Programming languages don't consist only of functions. Lisp is no exception.
> Their "Prolog interpreters" cannot parse Prolog syntax, therefore programs must be given to them as Lisp.
There are Lisp-based Prolog implementations which can parse Edinburgh syntax and have a Lisp syntax variant. I have a version of LispWorks, which does that.
But the syntax is just a surface - the Lisp-based Prolog does unification, etc. just as a typical Prolog implementation. It supports the same ideas of adding, retracting facts and etc. The MAIN difference between REAL Prolog implementations and most Lisp-based is that the real Prolog implementations provide a much more sophisticated version of the Prolog language (and more of the typical Prolog library one would expect) and some have extensive optimizations and native code compilers - thus they are usually quite a bit faster.
Interested Lisp users are usually only looking for the reasoning features of Prolog (to include those in directly in programs) and not in the specific Prolog syntax. Sometimes, also to have Prolog-based parsing techniques in a Lisp program.
I was talking specifically about the Prolog implementations given as exercises in Lisp textbooks. Those, usually, are incomplete, in the ways that I describe above. LispWorks for instance, seems to be a commercial product, so I'd expect it to be more complete.
I don't expect a Prolog-as-a-Lisp-exercise to go full-on and implement the Warren Abstract Machine. But, equally, I think the insistence of the other commenter, varjag, to the simplicity and even triviality of implementing Prolog as an exercise in Lisp textbooks is due to the fact that those exercises only implement the trivial parts.
>> Interested Lisp users are usually only looking for the reasoning features of Prolog (to include those in directly in programs) and not in the specific Prolog syntax. Sometimes, also to have Prolog-based parsing techniques in a Lisp program.
That's my intuition also- as encoded in the addendum to Greenspun's tenth rule. Tongue in cheek and all :)

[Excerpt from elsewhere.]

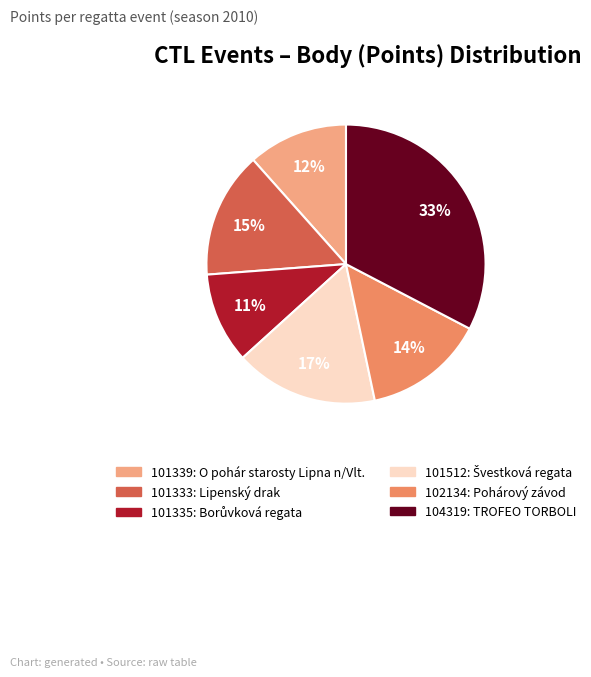

Is it true that 101512 is 9% of the pie?

False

It has nothing to do with Greenspun at all. Lisp and then Common Lisp was used in many AI programming frameworks and these integrated various paradigms: rule systems, various logics, objects, frames, constraints, semantic networks, fuzzy logic, relational, ... Lisp was explicitly designed for this - there is nothing accidental about it. It is one of the main purposes of Lisp in AI Programming to enable experiments and implementations of various paradigms. That means that these frameworks EXPLICLTY implement something like predicate logics or other logics. These features are advertized and documented.
Greenspun claimed that complex C++ programs more or less ACCIDENTALLY implement half of a Lisp implementation, because the large enough implementations need these features: automatic memory management, runtime loading of code, dynamic data structures like lists and trees, runtime scripting, saving and loading of state, configuration of software, a virtual machine, ... These programs implement some random subsets of what a Common Lisp system may provide, but they don't implement Common Lisp or its features directly. Most C++ developers don't know that these features actually exist in Lisp and they don't care. Similar the Java VM implements some stuff one could find in a Smalltalk or Lisp system: virtual machine, code loading, managed memory, calling semantics, ...
Like I say, it's tongue in cheek. I think (hope) programmers are somewhat over having any serious arguments about which language is "best" at this point in time. Although perhaps my own comments in this thread disagree. I am a little embarrassed about that.